_Directions_
When a line below contains the word "lines", copy that line.

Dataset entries
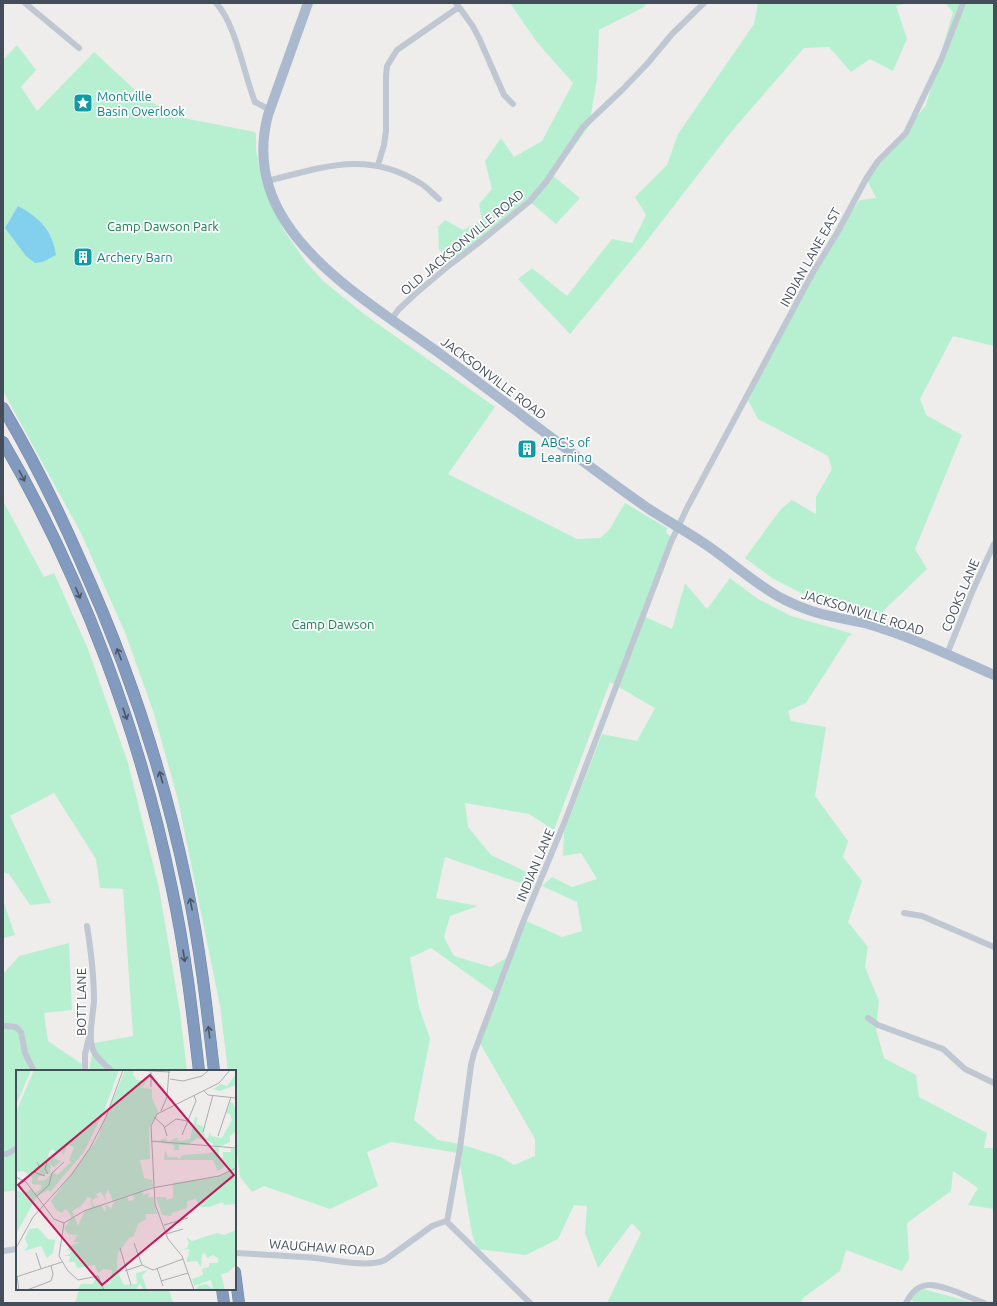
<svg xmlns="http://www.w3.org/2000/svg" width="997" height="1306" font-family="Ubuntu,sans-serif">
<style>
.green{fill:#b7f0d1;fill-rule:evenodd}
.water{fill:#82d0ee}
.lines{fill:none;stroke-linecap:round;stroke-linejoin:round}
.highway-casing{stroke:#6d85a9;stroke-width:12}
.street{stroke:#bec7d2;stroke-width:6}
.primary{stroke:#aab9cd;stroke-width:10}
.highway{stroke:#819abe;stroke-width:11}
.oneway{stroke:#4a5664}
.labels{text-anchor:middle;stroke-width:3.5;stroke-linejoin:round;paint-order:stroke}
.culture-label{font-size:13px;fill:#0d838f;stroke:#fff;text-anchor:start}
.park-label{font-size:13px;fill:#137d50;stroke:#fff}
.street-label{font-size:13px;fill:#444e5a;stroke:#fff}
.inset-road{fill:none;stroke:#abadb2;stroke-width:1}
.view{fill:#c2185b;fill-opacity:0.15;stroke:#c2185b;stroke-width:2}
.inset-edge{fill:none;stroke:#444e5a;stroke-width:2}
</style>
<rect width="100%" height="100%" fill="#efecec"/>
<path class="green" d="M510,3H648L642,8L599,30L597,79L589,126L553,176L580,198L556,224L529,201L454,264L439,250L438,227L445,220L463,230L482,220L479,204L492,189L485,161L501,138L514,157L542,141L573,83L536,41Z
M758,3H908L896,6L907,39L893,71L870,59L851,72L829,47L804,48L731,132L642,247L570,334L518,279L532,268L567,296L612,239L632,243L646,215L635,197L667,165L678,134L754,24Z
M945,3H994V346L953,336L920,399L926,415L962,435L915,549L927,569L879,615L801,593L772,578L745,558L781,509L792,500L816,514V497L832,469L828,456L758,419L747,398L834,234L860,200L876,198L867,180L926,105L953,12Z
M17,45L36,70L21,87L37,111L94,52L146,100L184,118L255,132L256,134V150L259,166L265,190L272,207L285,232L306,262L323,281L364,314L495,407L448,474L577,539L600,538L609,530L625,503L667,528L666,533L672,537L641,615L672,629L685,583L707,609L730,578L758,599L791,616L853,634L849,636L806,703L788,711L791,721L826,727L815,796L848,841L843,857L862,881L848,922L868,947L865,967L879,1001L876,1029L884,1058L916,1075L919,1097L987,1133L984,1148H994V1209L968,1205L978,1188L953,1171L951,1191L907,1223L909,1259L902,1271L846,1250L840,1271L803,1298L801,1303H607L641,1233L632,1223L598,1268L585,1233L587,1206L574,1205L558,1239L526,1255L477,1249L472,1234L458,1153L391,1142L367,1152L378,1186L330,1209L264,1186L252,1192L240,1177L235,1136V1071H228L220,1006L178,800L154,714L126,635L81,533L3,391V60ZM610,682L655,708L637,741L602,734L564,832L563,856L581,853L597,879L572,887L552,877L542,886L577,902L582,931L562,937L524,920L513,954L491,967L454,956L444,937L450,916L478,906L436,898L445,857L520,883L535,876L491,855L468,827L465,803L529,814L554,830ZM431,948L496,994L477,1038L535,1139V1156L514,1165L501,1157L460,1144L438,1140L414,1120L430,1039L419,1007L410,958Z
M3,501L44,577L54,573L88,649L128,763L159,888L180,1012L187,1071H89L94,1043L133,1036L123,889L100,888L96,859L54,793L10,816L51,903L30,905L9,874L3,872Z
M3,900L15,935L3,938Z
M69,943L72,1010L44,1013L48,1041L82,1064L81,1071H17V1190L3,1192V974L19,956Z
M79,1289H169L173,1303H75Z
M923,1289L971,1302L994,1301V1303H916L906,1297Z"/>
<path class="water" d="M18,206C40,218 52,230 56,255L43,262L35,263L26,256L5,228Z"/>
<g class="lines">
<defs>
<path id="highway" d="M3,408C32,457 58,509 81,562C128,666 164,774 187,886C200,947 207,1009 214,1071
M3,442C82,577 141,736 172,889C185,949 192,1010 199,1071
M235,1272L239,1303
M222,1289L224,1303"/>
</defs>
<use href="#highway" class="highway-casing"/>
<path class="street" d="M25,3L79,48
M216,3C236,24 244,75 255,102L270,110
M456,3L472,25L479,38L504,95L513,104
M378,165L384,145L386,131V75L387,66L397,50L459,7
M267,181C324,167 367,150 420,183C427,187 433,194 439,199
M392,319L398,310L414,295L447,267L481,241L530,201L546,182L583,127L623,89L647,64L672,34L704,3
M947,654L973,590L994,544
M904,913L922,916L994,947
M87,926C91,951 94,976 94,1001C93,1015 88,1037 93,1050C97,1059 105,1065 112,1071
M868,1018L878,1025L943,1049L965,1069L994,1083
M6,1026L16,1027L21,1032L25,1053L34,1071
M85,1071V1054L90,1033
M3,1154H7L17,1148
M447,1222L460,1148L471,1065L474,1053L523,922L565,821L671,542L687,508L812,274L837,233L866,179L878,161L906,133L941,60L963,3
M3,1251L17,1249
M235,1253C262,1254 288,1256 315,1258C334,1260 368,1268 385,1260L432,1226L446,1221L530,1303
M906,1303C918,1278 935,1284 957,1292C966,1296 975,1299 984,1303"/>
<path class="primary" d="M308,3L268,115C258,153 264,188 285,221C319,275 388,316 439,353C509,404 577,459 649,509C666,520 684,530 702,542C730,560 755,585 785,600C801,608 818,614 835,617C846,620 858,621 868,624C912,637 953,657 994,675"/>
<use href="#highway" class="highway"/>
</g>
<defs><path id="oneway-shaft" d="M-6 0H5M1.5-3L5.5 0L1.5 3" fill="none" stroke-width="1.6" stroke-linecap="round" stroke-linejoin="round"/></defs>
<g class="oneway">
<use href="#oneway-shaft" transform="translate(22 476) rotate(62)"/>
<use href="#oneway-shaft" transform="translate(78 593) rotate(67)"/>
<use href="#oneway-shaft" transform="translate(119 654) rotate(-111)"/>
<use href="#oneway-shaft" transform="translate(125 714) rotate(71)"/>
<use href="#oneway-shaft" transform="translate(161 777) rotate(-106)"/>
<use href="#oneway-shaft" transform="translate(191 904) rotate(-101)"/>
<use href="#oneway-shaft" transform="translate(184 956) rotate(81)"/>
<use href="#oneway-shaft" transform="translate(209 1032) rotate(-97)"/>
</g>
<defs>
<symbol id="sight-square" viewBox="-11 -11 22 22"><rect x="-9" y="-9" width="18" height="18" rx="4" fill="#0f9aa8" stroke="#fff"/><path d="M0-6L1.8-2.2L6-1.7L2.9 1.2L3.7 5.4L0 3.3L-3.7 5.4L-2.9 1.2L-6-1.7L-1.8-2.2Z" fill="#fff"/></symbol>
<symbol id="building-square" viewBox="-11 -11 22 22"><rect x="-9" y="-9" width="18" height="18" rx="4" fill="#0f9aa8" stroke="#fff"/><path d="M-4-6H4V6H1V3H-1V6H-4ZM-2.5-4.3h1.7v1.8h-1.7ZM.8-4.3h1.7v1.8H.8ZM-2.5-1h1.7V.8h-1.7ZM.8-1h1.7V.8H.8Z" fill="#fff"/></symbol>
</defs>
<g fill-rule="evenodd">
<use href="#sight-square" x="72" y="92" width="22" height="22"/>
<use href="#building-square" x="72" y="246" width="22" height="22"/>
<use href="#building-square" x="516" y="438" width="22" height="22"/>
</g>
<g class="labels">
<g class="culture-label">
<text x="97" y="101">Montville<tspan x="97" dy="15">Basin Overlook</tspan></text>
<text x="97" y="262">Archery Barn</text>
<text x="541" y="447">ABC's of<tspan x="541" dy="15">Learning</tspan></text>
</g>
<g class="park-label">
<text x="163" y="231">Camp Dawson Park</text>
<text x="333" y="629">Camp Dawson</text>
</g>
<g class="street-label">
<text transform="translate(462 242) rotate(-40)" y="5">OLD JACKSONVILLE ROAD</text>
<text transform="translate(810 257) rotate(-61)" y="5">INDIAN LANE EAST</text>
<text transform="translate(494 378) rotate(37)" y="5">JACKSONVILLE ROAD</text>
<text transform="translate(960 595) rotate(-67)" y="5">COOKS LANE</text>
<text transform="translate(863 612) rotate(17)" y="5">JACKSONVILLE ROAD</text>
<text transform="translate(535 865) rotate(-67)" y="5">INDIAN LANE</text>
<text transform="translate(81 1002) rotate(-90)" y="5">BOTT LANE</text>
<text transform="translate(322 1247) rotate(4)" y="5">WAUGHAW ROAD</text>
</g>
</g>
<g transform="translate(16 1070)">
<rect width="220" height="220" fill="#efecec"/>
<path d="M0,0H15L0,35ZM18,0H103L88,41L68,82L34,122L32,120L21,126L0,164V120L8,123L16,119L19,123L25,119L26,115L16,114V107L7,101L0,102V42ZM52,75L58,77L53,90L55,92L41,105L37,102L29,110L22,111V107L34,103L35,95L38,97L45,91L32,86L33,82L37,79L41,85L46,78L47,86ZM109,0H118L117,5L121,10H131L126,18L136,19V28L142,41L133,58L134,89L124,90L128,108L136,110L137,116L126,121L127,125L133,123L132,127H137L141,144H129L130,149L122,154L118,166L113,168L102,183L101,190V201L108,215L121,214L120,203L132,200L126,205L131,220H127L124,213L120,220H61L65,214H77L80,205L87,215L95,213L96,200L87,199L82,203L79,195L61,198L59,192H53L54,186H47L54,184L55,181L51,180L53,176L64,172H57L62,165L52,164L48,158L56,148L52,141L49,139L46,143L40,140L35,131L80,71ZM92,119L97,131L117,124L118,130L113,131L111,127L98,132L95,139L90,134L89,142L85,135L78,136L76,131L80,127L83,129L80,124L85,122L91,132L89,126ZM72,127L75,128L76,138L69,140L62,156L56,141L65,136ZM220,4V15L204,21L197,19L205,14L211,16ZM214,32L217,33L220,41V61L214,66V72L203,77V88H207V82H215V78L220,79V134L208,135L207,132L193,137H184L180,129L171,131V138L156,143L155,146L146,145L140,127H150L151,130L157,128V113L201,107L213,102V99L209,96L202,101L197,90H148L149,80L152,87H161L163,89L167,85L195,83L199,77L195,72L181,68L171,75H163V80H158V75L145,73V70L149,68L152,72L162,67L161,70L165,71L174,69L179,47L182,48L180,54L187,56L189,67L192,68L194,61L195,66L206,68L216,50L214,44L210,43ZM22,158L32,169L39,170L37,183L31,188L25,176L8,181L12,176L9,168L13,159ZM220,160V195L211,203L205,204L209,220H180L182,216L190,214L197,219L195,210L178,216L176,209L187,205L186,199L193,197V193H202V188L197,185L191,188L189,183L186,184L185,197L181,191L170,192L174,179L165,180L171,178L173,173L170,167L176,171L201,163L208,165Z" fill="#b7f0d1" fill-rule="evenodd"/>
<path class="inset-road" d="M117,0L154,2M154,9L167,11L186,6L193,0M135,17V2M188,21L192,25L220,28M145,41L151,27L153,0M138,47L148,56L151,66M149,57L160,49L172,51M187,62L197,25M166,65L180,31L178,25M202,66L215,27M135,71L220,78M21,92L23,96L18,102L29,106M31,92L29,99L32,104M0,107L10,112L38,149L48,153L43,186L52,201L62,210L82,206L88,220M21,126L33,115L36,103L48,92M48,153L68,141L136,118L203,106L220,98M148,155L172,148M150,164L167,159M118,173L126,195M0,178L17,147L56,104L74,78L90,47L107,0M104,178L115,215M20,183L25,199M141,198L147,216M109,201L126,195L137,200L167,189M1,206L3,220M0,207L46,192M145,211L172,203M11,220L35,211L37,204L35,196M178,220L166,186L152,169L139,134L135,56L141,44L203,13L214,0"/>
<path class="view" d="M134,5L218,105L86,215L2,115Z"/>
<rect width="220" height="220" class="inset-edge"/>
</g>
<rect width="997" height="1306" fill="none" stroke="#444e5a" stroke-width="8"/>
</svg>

_Answer to the exercise_
.lines{fill:none;stroke-linecap:round;stroke-linejoin:round}
<g class="lines">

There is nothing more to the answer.